Adding a record type that uses rdata¶
The shipped MX plugin shows the typical shape — one shared base field
(target) plus type-specific data in rdata:
#[RecordType(id: 'MX', label: …)]
final class Mx extends RecordTypeBase {
use TargetHostnameTrait;
public function usedFields(): array {
return ['target'];
}
public function buildForm(array $form, FormStateInterface $form_state, DnsRecordInterface $record): array {
return [
'priority' => [
'#type' => 'number',
'#title' => $this->t('Priority'),
'#default_value' => $this->getRdataValue($record, 'priority', 10),
'#required' => TRUE,
'#min' => 0,
'#max' => 65535,
],
];
}
public function validateForm(array &$form, FormStateInterface $form_state, DnsRecordInterface $record): void {
$this->validateBindTarget($form_state, $record);
// …range-check rdata.priority via getSubmittedRdata()…
}
public function applyToRecord(DnsRecordInterface $record, array &$form, FormStateInterface $form_state): void {
$values = $this->getSubmittedRdata($form_state);
$record->setRdata(['priority' => (int) ($values['priority'] ?? 10)]);
}
public function renderSummary(DnsRecordInterface $record): string {
$target = $this->renderBindTarget($record);
$priority = $this->getRdataValue($record, 'priority');
return $priority === NULL ? $target : sprintf('%d %s', (int) $priority, $target);
}
}
For a record type that needs only rdata (no shared base fields),
look at the shipped Txt and Caa plugins. For multi-rdata
numeric types, look at Srv (priority + weight + port).

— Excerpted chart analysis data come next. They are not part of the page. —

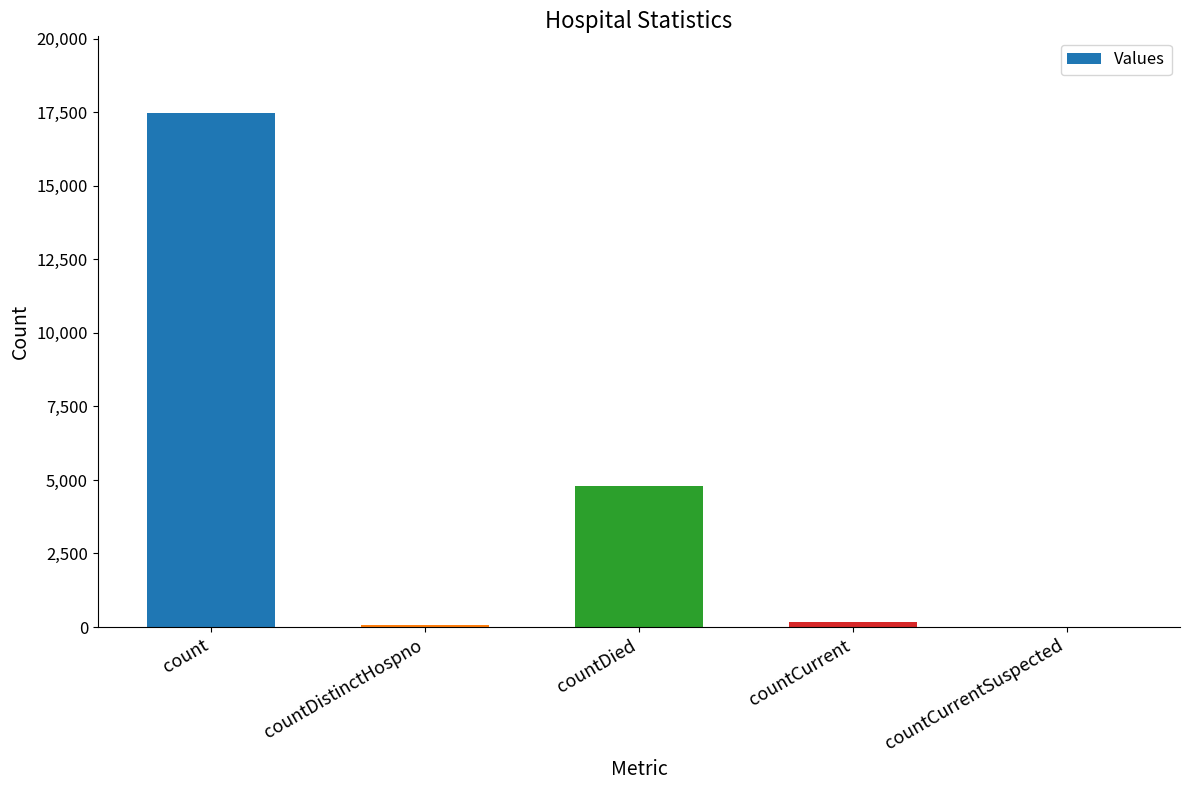

True or false: the data shows -6915 at countCurrentSuspected.

False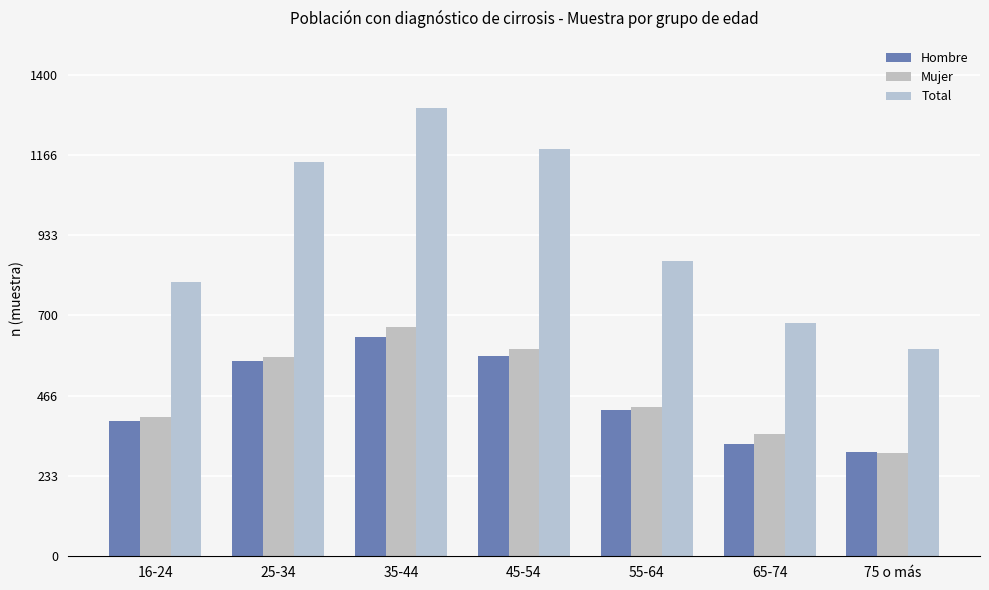

Which category has the highest value in the Hombre series?

35-44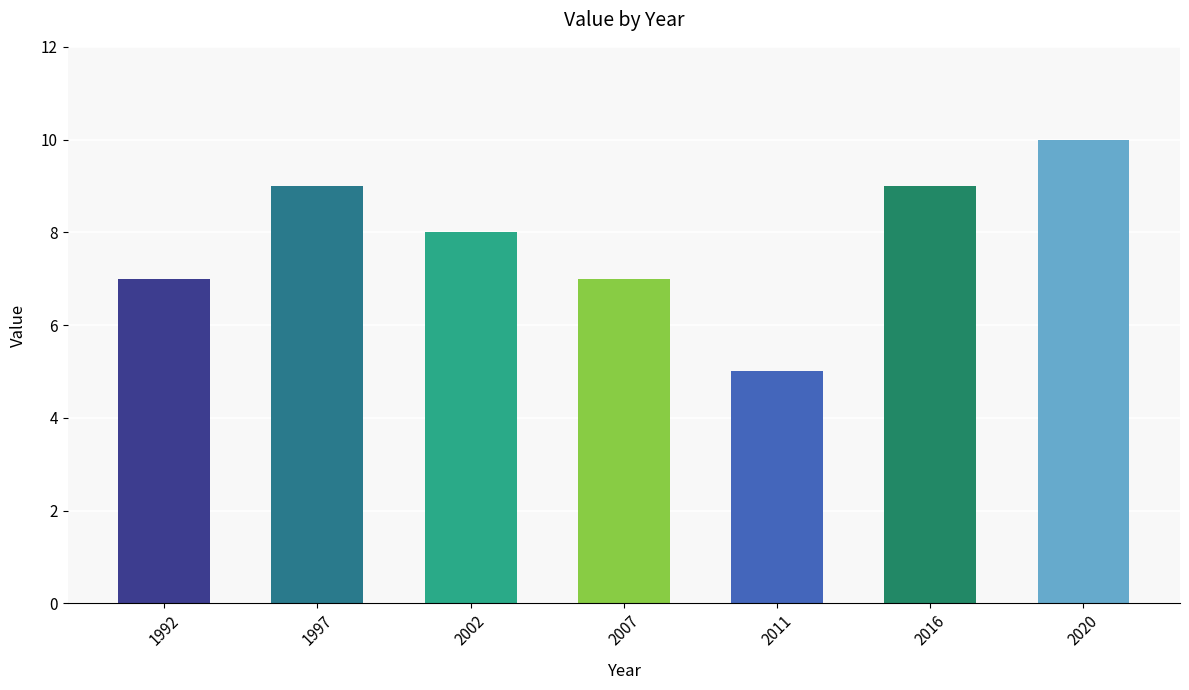

Reading left to right, list all the values displayed in this chart.

7	9	8	7	5	9	10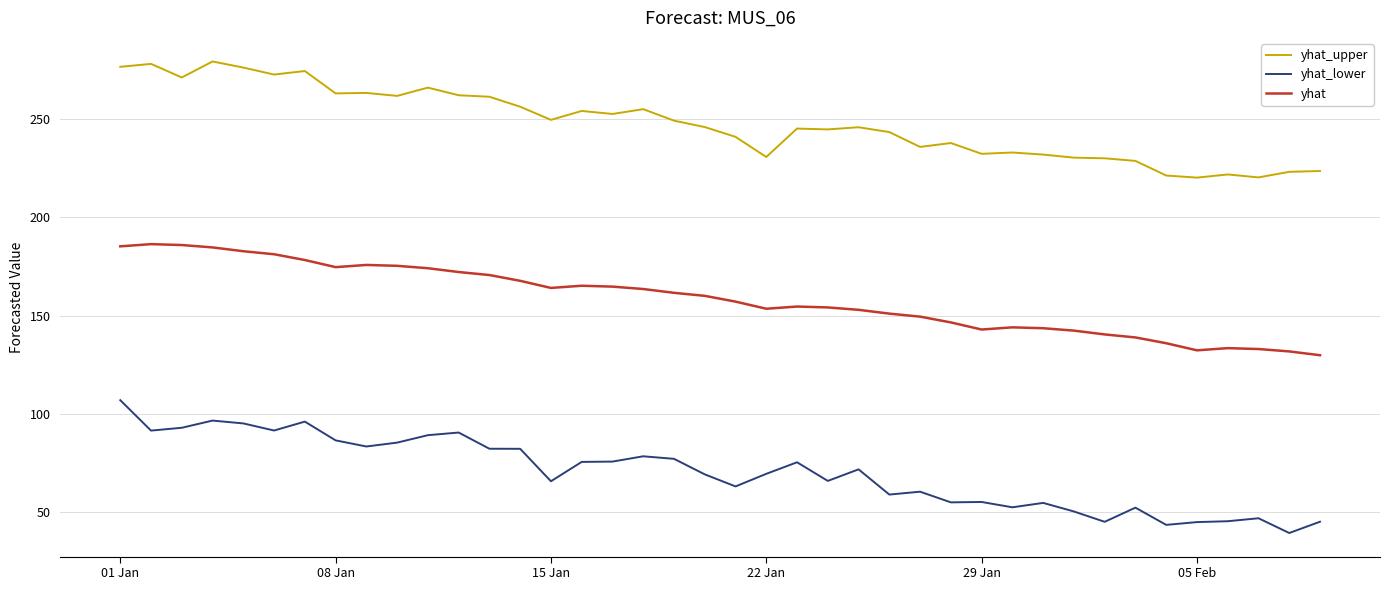

Which series has the largest total across all categories?

yhat_upper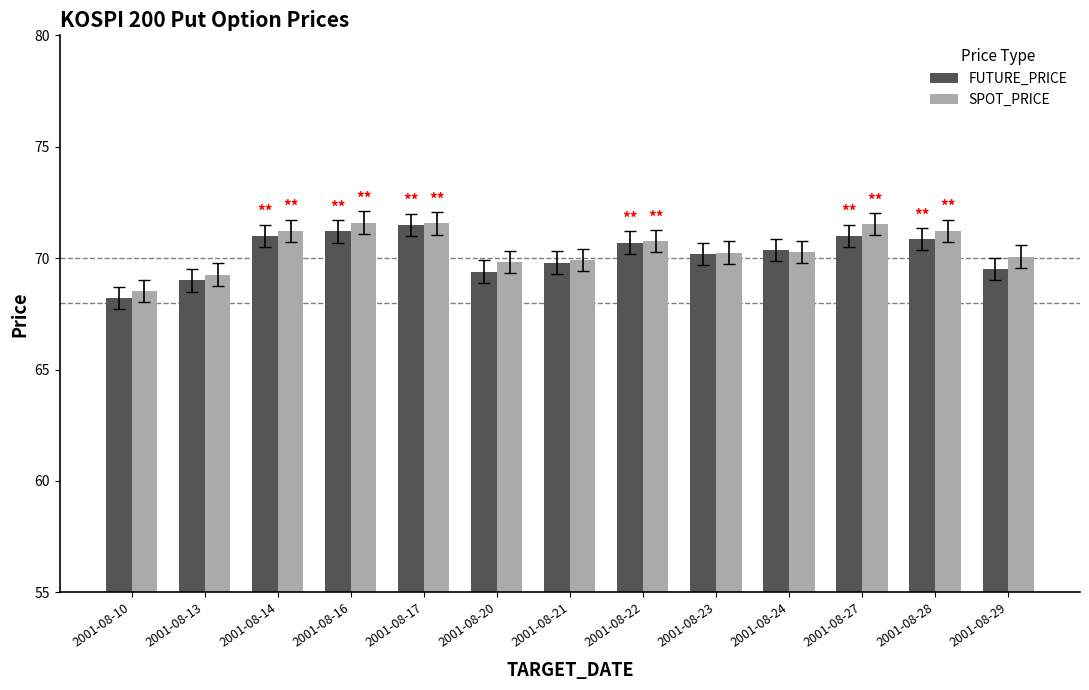

Is the value of SPOT_PRICE at 2001-08-23 greater than the value of FUTURE_PRICE at 2001-08-27?

No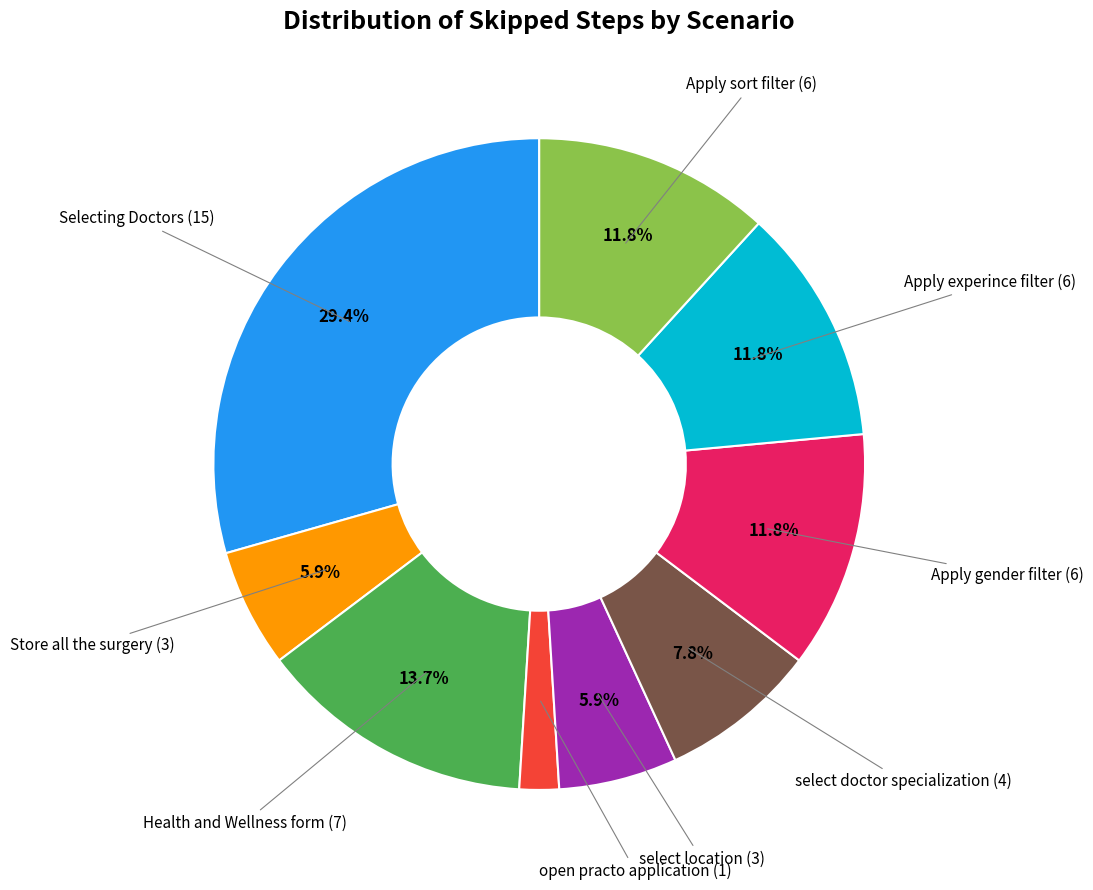

How many slices are in this pie chart?

9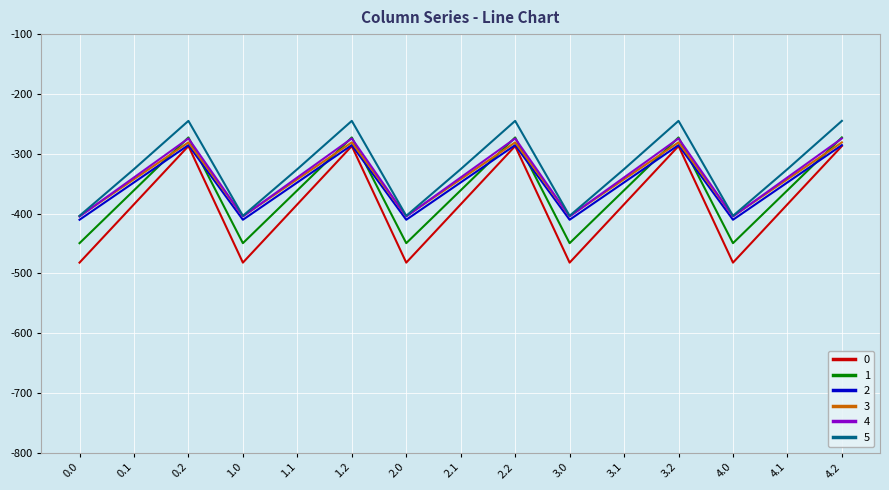

Does the chart display data point markers on the line(s)?

No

Two helpers on RecordTypeBase make rdata access ergonomic:
getRdataValue($record, $key, $default) for reads in build/render
contexts, and getSubmittedRdata($form_state) for reads in
validate/apply contexts.
Surfacing rdata keys in Views¶
The dns_record_rdata_value Views field handler renders one rdata
key per instance — admins add it to a custom view, set the JSON key
in the field options. For an MX plugin, an admin building a custom
"detailed records" view would add three field instances:
- The standard
targetbase field for the mail-server hostname. dns_record_rdata_valuewith keypriorityfor the MX priority.- The standard
Operationsfield for edit/delete.
No code change in the plugin or Views integration is needed for new rdata keys.
File layout¶
src/
Attribute/RecordType.php # the attribute
RecordTypeManager.php # the plugin manager
Plugin/RecordType/
RecordTypeInterface.php # the contract
RecordTypeBase.php # no-op defaults
SingleAddressRecordTypeBase.php # parent for A / AAAA
ServiceBindingRecordTypeBase.php # parent for SVCB / HTTPS
TargetHostnameTrait.php # BIND-format target rules
A.php
Aaaa.php # (class name avoids 4-uppercase)
Caa.php
CName.php
Https.php
Mx.php
Ns.php
Ptr.php
Srv.php
Svcb.php
Txt.php
modules/dns_extras/
dns_extras.info.yml
src/Plugin/RecordType/
HashRecordTypeBase.php # parent for the digest family
Dname.php
Dnskey.php
Ds.php
Openpgpkey.php
Smimea.php
Sshfp.php
Tlsa.php
The dns_extras submodule houses the smaller-audience types under
the same plugin contract; it's a separate install so the average site
doesn't carry plugins it never uses. Tier-C specialty types (LOC,
NAPTR, CERT) aren't shipped in either — they remain community-driven
contributions per the architecture roadmap.